Have you ever wondered what the world would be like if the Nazis had won World War II? It is not so hard to imagine that Hitler could have invaded Britain if Churchill was not such a stubborn PM. Or, what the state of Christianity would be like if the Reformation had failed and the Vatican Councils succeeded in bribing the rebellious German princes into betraying the nascent Lutheran protest?

Well, wonder no longer! Help is at hand! There are thousands, nay, millions like us dreamers -- so many that there is a lucrative market for novels and novellas speculating on such dreams. Ian Montgomerie's Alternative Histories webpage has all the interesting links to alternative timelines. You can feast on trilogies that delineate an alternative path if the American south had won the Civil War. If your Catholic soul sometimes wishes to undo the Protestant success, your waiting is over! Keith Roberts' Pavane is a collection of episodes or fragments of what happened after the Spanish Armada succeeded. This was my first excursion into a variant sci-fi soon after my exhaustion of the available Asimov, Clarke, Niven, etc. classics.

Incidentally a scholarly yet surprisingly engaging historical account of The Defeat of the Spanish Armada by Garrett Mattingly is probably in your local library. It is a great read! I did not know until I read it that in fact the Spanish Navy was virtually doomed from the start with its dinosaur-like galleons that were slow and relied on (would you believe it!?) oarsmen! Contrast them to the small but agile ships commanded by (practising) pirates like "Admiral" Francis Drake, and the outcome of the Armada was really a foregone conclusion.

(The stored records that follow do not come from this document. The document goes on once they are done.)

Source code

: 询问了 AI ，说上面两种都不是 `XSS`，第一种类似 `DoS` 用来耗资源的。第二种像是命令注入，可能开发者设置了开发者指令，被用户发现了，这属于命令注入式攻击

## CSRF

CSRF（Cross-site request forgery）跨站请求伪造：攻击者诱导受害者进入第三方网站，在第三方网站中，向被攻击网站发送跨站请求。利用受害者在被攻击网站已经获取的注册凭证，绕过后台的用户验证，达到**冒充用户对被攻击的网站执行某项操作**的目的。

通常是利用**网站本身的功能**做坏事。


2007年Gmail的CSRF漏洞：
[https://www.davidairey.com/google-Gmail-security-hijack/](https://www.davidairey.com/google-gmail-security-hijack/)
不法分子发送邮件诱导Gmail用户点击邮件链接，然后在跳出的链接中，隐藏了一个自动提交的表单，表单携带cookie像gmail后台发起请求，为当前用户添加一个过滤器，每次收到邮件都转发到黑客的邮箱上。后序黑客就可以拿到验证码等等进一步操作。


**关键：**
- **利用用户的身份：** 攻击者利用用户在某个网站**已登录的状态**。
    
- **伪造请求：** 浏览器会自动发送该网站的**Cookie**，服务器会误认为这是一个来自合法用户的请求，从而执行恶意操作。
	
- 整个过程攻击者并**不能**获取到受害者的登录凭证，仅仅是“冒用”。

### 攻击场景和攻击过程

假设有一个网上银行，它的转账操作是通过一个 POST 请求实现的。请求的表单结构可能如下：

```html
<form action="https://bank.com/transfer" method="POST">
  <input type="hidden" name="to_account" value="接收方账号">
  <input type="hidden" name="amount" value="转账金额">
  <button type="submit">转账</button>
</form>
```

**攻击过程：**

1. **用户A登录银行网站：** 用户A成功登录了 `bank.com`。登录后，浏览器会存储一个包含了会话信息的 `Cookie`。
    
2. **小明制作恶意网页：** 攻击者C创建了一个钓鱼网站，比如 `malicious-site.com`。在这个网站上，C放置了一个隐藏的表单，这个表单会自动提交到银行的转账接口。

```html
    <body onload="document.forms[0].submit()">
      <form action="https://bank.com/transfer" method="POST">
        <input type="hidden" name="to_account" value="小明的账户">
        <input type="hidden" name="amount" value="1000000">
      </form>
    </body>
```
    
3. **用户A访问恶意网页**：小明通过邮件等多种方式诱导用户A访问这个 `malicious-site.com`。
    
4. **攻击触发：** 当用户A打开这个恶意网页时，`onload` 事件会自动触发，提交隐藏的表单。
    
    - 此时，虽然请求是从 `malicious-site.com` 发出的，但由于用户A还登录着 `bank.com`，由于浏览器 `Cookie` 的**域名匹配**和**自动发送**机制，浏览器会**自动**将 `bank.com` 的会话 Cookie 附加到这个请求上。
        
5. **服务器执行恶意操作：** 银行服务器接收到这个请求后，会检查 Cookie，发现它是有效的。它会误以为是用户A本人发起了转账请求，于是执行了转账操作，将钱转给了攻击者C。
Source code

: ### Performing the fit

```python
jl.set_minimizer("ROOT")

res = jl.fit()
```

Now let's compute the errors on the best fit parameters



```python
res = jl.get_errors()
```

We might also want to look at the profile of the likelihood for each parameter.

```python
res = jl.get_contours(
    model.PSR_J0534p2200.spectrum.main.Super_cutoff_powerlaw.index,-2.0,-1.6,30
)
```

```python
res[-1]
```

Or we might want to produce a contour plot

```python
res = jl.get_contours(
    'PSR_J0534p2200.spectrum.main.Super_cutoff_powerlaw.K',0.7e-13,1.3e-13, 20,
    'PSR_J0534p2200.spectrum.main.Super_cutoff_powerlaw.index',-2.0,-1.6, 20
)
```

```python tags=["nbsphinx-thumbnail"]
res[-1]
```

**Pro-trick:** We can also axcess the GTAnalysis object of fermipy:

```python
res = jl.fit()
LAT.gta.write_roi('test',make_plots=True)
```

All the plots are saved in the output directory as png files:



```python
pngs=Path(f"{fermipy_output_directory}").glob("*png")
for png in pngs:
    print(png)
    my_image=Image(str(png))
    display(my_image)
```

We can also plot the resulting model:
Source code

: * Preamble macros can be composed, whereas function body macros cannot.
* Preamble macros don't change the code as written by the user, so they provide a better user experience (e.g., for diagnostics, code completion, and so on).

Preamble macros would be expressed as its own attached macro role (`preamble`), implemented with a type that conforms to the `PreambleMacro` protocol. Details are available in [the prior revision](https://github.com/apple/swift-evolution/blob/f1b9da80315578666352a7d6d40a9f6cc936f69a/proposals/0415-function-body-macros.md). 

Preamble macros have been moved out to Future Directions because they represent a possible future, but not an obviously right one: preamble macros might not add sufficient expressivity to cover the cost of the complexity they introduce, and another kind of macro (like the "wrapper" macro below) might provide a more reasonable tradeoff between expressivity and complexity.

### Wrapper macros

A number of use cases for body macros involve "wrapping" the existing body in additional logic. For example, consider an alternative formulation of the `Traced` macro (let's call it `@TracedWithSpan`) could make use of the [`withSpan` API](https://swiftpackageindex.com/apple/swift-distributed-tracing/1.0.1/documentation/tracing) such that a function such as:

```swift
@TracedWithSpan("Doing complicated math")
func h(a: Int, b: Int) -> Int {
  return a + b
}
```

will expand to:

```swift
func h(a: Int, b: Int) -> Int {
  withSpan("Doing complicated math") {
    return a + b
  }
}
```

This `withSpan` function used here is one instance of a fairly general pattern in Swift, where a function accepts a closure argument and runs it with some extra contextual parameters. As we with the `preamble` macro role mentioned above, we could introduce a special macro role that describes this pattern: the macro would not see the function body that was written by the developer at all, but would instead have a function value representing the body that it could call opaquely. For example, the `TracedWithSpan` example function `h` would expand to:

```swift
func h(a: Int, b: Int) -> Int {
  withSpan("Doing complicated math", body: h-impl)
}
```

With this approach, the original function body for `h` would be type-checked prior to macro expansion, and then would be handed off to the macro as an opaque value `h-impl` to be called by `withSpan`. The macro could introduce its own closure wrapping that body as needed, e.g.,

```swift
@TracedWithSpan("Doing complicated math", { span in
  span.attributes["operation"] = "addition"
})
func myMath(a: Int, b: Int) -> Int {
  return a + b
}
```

One cannot just write any story and expect it to be received as an alternative history. It has to have strong asects of what I would call credible counterfactuality. A counterfactual is a philosophical concept that is at the essence of good alternative time-lines. Suppose you want to dream about what the world would look like if, say, the Spanish Armada had succeeded. It is not a good idea to also hypothesize that at the same time the Mongol hordes swept all over continental Europe. A counterfactual, being a hypothesized alternative to what actually happened, should not simultaneously change other things that had also happened. Otherwise, it stops being a dream but beocmes a nightmare. The notion of a counterfactual is intimately tied to that of causation. To this day there is no universally accepted formal account of counterfactuals.

Sexy Strings

Gotcha! Surely, you thought, this must be about g-strings? Well, yes and no. Some of the strings are in G, whether major or minor who cares?

A really sexy string quartet, the Bond Girls have stimulated appreciation for classical string music like no others before them. In some ways this is the inevitable sequel to the selling of the more sedate yet just as subliminally erotic Vanessa Mae. And Mae herself is a manifestation of an unfolding dialectic, with an almost Hegelian inevitability, that seemed to have started with Anne-Sophie Mutter, the thinking man's sex symbol. Mutter is married to Andre Previn.